David Cortright has been named director of policy studies at the University of Notre Dame’s Kroc Institute for International Peace Studies.
In his new position, Cortright will work to raise the visibility and strengthen the impact of the policy-relevant research of Kroc faculty and fellows among key decision-makers in government, the United Nations and other national and international policy-making bodies.
Cortright is a graduate of Notre Dame, an Army veteran and a long-time scholar, teacher and advocate of nonviolence. He is an expert on nuclear weapons policy, prevention of conflict through economic sanctions and counter-terrorism.
Cortright plans to expand work in these areas, while encouraging the development of new policy studies on issues critical to peace and human security. He will assume his new role at the Kroc Institute in July, and already is planning a major conference on nuclear nonproliferation, to be held in Helsinki, Finland, in October.

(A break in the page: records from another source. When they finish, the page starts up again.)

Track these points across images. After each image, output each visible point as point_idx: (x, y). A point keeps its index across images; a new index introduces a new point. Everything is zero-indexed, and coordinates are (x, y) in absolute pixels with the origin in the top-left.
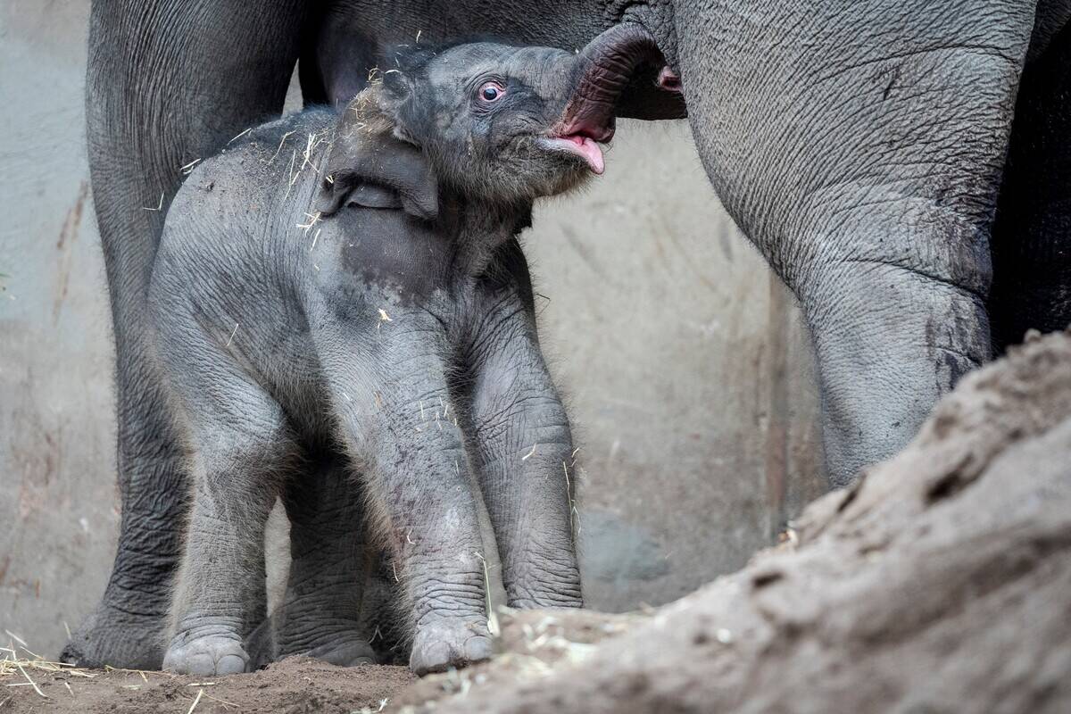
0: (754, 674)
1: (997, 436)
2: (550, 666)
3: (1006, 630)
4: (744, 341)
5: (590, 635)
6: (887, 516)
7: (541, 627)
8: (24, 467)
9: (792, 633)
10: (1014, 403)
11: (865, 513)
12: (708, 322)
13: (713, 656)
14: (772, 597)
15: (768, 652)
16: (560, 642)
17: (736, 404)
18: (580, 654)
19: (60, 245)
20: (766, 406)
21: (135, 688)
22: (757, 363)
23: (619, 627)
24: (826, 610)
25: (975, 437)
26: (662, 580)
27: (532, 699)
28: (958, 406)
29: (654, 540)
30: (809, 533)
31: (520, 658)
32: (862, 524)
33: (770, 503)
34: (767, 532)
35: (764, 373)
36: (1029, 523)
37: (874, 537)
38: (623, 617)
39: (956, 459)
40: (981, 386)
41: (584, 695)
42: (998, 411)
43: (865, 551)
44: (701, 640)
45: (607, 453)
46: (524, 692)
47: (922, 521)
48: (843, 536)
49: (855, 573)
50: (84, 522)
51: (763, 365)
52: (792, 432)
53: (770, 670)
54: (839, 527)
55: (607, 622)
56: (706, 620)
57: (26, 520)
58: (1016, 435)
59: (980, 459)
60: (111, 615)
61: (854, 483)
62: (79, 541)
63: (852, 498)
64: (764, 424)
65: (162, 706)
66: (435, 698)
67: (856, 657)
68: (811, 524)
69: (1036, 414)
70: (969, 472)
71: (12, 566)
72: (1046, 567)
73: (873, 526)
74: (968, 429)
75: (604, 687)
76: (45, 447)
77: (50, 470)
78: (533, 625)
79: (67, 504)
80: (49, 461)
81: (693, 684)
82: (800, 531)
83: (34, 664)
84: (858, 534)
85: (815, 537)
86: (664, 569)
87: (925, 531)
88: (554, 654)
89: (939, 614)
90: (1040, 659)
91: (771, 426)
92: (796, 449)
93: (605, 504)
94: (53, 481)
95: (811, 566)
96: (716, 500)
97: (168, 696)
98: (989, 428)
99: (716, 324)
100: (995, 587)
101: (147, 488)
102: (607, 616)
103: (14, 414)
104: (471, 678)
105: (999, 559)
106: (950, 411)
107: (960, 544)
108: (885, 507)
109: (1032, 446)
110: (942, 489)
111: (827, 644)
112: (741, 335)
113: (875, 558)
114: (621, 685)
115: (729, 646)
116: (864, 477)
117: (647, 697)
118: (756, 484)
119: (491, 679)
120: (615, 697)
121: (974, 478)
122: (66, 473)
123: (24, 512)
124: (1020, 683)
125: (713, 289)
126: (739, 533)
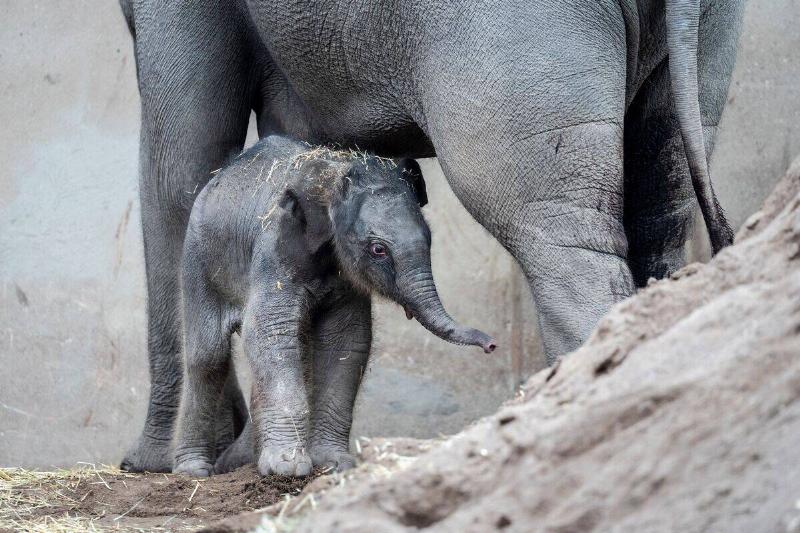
0: (500, 474)
1: (633, 338)
2: (389, 470)
3: (637, 448)
4: (498, 281)
5: (411, 452)
6: (572, 384)
7: (384, 448)
8: (99, 360)
9: (520, 451)
10: (642, 320)
11: (561, 381)
12: (477, 271)
13: (477, 464)
14: (510, 430)
15: (507, 462)
16: (394, 456)
17: (494, 316)
18: (405, 463)
19: (117, 236)
20: (510, 317)
21: (161, 483)
22: (504, 293)
23: (426, 447)
24: (539, 438)
25: (621, 338)
26: (455, 414)
27: (378, 490)
28: (610, 322)
29: (449, 393)
30: (531, 393)
31: (373, 465)
32: (559, 388)
33: (513, 371)
34: (512, 388)
35: (509, 298)
36: (649, 388)
37: (566, 396)
38: (429, 441)
39: (610, 352)
40: (623, 311)
41: (406, 486)
42: (633, 324)
43: (561, 403)
44: (471, 455)
45: (422, 345)
46: (374, 486)
47: (592, 387)
48: (548, 395)
49: (555, 416)
50: (133, 389)
51: (509, 294)
52: (525, 331)
53: (509, 471)
54: (546, 390)
55: (420, 444)
56: (474, 443)
57: (101, 389)
58: (643, 338)
59: (623, 352)
60: (147, 441)
61: (555, 365)
62: (131, 400)
63: (553, 373)
64: (509, 326)
65: (177, 493)
66: (325, 489)
67: (555, 464)
68: (532, 388)
69: (654, 326)
70: (617, 358)
71: (93, 415)
72: (659, 412)
73: (565, 389)
74: (617, 335)
75: (418, 482)
76: (111, 348)
77: (114, 361)
78: (379, 446)
79: (124, 379)
80: (113, 356)
81: (467, 479)
82: (526, 391)
83: (105, 471)
84: (557, 394)
85: (533, 396)
86: (455, 409)
87: (593, 392)
88: (391, 463)
89: (601, 440)
90: (656, 464)
91: (513, 328)
92: (527, 340)
93: (422, 373)
94: (115, 367)
95: (531, 412)
96: (483, 370)
97: (180, 488)
98: (628, 334)
99: (481, 273)
100: (632, 424)
101: (164, 371)
102: (421, 441)
103: (93, 331)
104: (345, 477)
105: (634, 408)
106: (606, 325)
107: (612, 400)
108: (572, 378)
109: (651, 344)
110: (603, 369)
111: (539, 458)
112: (496, 277)
113: (566, 407)
114: (427, 481)
115: (486, 458)
116: (560, 361)
117: (442, 487)
118: (506, 361)
119: (356, 478)
120: (423, 487)
121: (620, 363)
122: (123, 362)
123: (100, 385)
124: (645, 478)
125: (480, 253)
126: (496, 388)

“I’m thrilled to take this position at Kroc at a time when faculty and fellows are generating so much new insight into the causes of war and ways to build peace,” Cortright said. “There’s never been a more important time to address the problems of armed conflict and nuclear danger. We have a real opportunity to make significant progress.”
Cortright is stepping down from his position as director of the Fourth Freedom Forum in Goshen, Ind.; he will become chairman of the Forum’s board of directors. He replaces Gerard F. Powers, who will become director of Catholic peacebuilding studies at the Kroc Institute.
Cortright will continue to teach Notre Dame courses in peace studies and nonviolent social change for undergraduate and graduate students.
“Policy work enriches education, because students are hungry for teaching that is relevant to the real world,” he said. “They want to know: What’s going on at the U.N.? How are governments dealing with Iraq and Iran? What should we do in Afghanistan? These are the topics of the most enthusiastic classroom discussions.”
At the same time, students enrich policy research, Cortright said.
“When my students conduct research and write about issues such as training the military and peacebuilders to prevent conflict in the Philippines, or the impact of natural resource extraction on the war in the Congo, I learn as much from them as they do from me.”
Cortright is the author or editor of 15 books, including “Uniting Against Terror: Cooperative Nonmilitary Responses to the Global Military Threat” and “Peace: A History of Movements & Ideas.” He has advised various agencies of the United Nations, the Carnegie Commission on Preventing Deadly Conflict, the International Peace Academy and the MacArthur Foundation. Along with his research collaborator and Kroc professor George A. Lopez, he has provided research and consulting services to the Foreign Ministry of Sweden, the Norwegian Institute of International Affairs and the Foreign Ministry of Germany.